Postmortems restore confidence
Right from the beginning, we decided we wanted to treat our customers the same way we wanted to be treated. Generally speaking, enterprise companies (Github, Google Cloud, Amazon, et cetera) have more engaged and invested technical audiences who want to know the details of what’s going on. Amazon, for example, offers some great postmortems. We wanted to offer something similar.
Communicating detailed postmortems helps restore our credibility with our users. It demonstrates that someone is investing time on their product. That they care enough to sit down and think things through.
When it comes to service interruption, over-communication is a good thing. As is transparency, i.e. acknowledging problems on time and throwing the public light of accountability on all remaining issues until they’re resolved. Going public provides all the incentives we need to fix problems.
How we write postmortems
Our postmortems start their lives as long posts on our internal Jira Incident Response page.
Internal outages might not affect our customers but they do take a toll on our engineering team (for example, server failovers waking someone up). We treat those with the same priority and focus. As advocates of Human Ops, we’re all about having the right systems in place so that operational issues don’t spill over into our personal time and impact our wellbeing.
In case of an actual service outage, we replicate the same postmortem to our dedicated status page (we filter out obvious security specifics). Here is a case that started from Jira (see above) and graduated to our status page:
While the crisis is still unfolding we publish short status updates at regular intervals. We stick to the facts, including scope of impact and possible workarounds. We update the status page even if it’s just to say “we’re still looking into it.”
It usually takes a week, from issue resolution to the point when we’re ready to author a full postmortem. That timeframe affords us the opportunity to do a number of things:
- Rule out the possibility of follow-up incidents. Ensure the problem is fixed.

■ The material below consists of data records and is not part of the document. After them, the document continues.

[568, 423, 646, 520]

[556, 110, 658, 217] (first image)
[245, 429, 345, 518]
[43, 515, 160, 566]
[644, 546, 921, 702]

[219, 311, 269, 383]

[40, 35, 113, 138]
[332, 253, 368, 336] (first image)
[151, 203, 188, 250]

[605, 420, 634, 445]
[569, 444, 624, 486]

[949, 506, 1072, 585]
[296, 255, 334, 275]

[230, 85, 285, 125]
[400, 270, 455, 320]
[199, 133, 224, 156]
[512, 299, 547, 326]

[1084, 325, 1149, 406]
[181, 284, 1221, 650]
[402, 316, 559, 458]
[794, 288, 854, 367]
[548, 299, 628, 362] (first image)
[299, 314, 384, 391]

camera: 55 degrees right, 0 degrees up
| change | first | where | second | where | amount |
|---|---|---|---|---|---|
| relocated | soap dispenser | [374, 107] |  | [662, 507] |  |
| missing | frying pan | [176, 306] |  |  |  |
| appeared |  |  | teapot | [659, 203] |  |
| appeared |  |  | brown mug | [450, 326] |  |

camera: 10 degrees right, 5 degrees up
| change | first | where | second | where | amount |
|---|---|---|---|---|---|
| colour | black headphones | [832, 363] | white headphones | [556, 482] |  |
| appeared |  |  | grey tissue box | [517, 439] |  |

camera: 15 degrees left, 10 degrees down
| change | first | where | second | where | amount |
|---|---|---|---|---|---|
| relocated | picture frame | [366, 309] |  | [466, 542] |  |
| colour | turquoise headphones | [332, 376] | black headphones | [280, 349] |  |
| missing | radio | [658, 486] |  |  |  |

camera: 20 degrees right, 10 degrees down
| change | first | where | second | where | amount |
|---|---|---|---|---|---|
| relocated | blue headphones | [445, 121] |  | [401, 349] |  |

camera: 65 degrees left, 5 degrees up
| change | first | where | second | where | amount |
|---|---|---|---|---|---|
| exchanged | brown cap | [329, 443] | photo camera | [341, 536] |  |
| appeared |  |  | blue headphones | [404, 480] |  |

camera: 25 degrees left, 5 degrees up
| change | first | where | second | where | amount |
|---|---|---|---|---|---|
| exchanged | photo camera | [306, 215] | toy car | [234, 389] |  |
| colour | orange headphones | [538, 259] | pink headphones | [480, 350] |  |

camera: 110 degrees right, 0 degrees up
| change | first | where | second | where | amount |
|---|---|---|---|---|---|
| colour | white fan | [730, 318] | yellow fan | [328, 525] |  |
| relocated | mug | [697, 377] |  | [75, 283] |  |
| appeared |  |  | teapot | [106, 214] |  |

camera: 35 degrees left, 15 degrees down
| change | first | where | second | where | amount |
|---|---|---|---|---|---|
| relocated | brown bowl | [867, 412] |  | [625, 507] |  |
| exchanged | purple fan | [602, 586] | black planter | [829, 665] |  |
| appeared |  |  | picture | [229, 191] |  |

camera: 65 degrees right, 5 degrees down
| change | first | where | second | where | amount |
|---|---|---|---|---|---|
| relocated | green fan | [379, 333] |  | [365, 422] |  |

- Speak to all internal teams and external providers, compare notes with everyone and agree on what went wrong. Mind you, getting in touch with all the right people is not always easy. The outage might’ve occurred over the weekend or during local holidays or the engineer might be on their off-call day.
- Decide on a timeline for implementing strategic changes to our process, infrastructure, provider selection, product, et cetera.
Postmortems are no different to other types of written communication. To be effective, their content needs a story and a timeline:
- What was the root cause? What turn of events led to the server failover? What roadworks cut what fiber? What DNS failures happened, and where? Keep in mind that a root cause may’ve set things in motion months before any outage took place.
- What steps did we take to identify and isolate the issue? How long did it take for us to triangulate it, and is there anything we could do to shorten that time?
- Who / what services bore the brunt of the outage?
- How did we fix it?
- What did we learn? How will those learnings advise our process, product, and strategy?
Who writes a postmortem
Our status updates are published by whoever is leading the incident response or happens to be on call. It’s usually either the ops or the support team.
Once the issue is resolved, the same people will be expected to draft a postmortem on Jira for everyone to comment and discuss. Once that review is complete, as the CEO, I will then publish that postmortem onto our dedicated public page.
Successful outage resolutions go hand in hand with comprehensive postmortems. If you don’t take the time to document things properly, you rob your team from the opportunity to learn. This opens up the possibility of repeating the same mistakes. You also miss out on an opportunity to grow as a company.
What about you? How do you deal with failure? Do you write a postmortem, and who is accountable for it?